Qui l’affabulazione ha raggiunto vette epocali quando il nostro amico oste ci ha raccontato dell’impegno profuso per trovare proprio per noi veri calamari dell’adriatico.
Sarà ma mi capita di vederli praticamente ogni giorno freschi freschi. Non ce ne saranno tantissimi ma ci sono.
Terminata l’interminabile via crucis di antipasti, la tristezza assume forma di portata nel primo piatto.
Sei, dico sei, paccheri appiattiti in una salsa di pomodoro e inconcepibili mezze olive denocciolate.
Sul fianco del piatto le salme di due scampi, ovviamente di piccola taglia a dimostrazione dello stretto legame (…sarcasmo) della cucina di questo trabocco sofferente con il mare sottostante.
Ma tutto quanto raccontato non rende a sufficienza l’idea della distanza di questo, ma credo di tanti trabocchi convertiti a ristorante, dalla cucina di pesce reale.
Sentiamo provenire dall’adiacente cucina un odore di qualcosa di prossimo a un arrosto.
Un misto tra pollo e seppia.
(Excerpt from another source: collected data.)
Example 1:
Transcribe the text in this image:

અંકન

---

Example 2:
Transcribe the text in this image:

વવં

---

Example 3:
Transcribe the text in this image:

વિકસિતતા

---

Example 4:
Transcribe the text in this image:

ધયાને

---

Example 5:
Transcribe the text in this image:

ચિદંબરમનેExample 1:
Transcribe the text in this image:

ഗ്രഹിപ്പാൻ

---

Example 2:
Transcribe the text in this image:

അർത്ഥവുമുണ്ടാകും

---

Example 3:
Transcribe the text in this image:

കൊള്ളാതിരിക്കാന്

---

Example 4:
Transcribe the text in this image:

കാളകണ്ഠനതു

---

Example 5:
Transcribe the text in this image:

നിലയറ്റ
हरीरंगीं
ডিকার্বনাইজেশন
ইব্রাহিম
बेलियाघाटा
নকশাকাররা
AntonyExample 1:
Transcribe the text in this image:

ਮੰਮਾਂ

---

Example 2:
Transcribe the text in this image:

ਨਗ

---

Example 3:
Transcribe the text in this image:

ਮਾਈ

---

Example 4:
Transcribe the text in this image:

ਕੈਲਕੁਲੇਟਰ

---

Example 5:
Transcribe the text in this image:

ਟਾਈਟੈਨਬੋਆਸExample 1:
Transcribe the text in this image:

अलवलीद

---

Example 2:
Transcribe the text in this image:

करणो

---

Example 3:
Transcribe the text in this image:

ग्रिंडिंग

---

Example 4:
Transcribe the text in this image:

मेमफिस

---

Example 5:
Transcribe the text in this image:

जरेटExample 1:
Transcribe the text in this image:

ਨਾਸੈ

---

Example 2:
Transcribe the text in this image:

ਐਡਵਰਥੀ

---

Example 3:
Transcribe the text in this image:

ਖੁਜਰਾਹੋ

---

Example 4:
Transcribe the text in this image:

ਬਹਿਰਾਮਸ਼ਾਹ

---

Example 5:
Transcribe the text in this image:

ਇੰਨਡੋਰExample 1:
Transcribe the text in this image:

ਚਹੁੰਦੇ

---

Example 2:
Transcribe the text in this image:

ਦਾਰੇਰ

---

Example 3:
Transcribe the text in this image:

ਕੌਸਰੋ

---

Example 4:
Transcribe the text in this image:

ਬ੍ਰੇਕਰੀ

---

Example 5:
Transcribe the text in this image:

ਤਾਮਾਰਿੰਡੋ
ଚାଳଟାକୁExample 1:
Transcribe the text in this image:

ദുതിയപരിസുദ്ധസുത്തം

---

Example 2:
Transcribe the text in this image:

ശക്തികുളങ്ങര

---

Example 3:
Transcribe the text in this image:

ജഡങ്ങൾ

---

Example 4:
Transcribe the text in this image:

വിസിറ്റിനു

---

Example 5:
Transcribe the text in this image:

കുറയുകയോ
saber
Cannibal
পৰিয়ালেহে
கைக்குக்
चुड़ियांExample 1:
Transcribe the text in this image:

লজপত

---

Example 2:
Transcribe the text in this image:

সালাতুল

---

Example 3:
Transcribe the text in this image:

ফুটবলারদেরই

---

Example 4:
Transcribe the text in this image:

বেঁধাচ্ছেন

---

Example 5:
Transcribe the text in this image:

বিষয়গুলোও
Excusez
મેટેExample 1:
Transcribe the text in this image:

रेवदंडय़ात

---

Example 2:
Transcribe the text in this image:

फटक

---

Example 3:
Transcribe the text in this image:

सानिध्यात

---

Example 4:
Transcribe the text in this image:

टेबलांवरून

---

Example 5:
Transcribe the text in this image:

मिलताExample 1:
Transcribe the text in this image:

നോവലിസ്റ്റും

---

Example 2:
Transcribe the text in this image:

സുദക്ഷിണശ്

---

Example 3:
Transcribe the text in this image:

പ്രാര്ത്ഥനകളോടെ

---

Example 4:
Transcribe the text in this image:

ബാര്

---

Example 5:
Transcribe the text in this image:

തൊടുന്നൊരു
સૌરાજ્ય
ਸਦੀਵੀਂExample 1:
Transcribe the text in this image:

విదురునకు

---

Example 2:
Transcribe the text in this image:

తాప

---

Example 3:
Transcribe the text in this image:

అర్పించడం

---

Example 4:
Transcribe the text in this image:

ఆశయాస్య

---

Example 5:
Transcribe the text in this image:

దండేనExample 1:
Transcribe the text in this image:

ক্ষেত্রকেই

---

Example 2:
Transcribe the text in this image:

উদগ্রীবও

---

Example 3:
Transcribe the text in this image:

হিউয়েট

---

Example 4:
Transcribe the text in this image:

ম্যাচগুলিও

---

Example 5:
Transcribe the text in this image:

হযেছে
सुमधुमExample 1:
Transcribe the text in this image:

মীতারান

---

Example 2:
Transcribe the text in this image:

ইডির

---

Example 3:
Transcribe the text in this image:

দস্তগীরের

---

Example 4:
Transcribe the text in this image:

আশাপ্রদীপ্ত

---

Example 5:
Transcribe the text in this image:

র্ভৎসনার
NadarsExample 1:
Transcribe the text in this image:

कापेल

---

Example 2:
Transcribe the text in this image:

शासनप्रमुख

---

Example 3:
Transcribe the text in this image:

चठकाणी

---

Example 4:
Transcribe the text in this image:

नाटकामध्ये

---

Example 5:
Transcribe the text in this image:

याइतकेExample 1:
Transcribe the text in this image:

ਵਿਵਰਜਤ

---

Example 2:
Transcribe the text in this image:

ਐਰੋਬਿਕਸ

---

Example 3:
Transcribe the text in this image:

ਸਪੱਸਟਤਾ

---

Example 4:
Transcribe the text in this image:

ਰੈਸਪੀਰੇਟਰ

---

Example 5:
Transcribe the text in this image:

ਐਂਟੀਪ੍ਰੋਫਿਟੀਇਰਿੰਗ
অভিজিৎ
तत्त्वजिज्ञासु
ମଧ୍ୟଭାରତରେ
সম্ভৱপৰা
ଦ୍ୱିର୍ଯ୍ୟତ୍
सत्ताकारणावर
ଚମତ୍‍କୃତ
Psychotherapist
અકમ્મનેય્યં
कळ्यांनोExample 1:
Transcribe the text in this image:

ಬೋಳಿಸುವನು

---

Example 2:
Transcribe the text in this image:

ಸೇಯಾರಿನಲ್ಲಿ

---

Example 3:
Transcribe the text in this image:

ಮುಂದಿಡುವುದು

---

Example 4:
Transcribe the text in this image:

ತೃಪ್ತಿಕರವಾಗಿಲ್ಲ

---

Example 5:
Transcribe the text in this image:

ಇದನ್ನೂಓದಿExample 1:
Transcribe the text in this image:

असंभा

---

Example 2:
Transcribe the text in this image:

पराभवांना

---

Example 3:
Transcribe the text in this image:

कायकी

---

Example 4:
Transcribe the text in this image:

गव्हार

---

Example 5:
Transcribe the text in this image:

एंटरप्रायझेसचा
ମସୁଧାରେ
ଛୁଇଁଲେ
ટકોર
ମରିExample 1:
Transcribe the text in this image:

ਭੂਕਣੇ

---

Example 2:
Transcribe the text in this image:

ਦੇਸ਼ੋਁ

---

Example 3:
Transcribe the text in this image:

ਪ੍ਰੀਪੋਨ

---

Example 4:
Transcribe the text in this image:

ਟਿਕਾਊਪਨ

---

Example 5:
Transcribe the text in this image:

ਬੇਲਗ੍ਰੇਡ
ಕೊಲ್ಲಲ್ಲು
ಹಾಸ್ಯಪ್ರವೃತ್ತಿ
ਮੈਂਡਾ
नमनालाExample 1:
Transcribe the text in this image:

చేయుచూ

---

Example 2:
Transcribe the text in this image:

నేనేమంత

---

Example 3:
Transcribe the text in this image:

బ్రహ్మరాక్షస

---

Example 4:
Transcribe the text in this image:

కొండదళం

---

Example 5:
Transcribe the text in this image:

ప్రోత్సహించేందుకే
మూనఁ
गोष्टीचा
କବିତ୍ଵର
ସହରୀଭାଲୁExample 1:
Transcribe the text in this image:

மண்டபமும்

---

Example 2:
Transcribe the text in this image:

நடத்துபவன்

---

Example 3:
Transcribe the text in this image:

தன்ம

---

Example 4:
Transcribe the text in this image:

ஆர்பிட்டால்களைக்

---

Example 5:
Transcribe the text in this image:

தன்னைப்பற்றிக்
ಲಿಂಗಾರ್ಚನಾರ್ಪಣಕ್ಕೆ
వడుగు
Indecifrabile. Inquietante.
Siamo scossi. Non abbiamo troppe speranze. Non ci aspettiamo niente di buono.
Temiamo o forse, a questo punto, speriamo il classico arrosto rinsecchito con un merluzzetto, una sogliola e uno spiedino di totani.
No, Tritone ha scatenato le ire degli dei marini contro di noi.
Nel piatto qualcosa di mai visto, almeno sulla costa dei trabocchi.
Mentre sotto di noi il mare si infrange contro gli scogli, nel piatto si figura qualcosa che anche in un’osteria di mare della Val di Fassa faticherebbero a comprendere.
Un misero trancio di spigola di piccola taglia, allevata, e un brandello di tonno martirizzato su una piastra.
Io un trancio di spigola qui non l’avevo mai visto!
Per fortuna è finita, cioè no. C’è il dolce, ma di questo per pudore non parlo.
trabocco senza mare.
E anche se il conto è prossimo a quello di un stellato, non è questa l’amarezza più grande, ma la malinconia di aver cercato un posto dell’anima, e aver trovato invece un trabocco senza mare.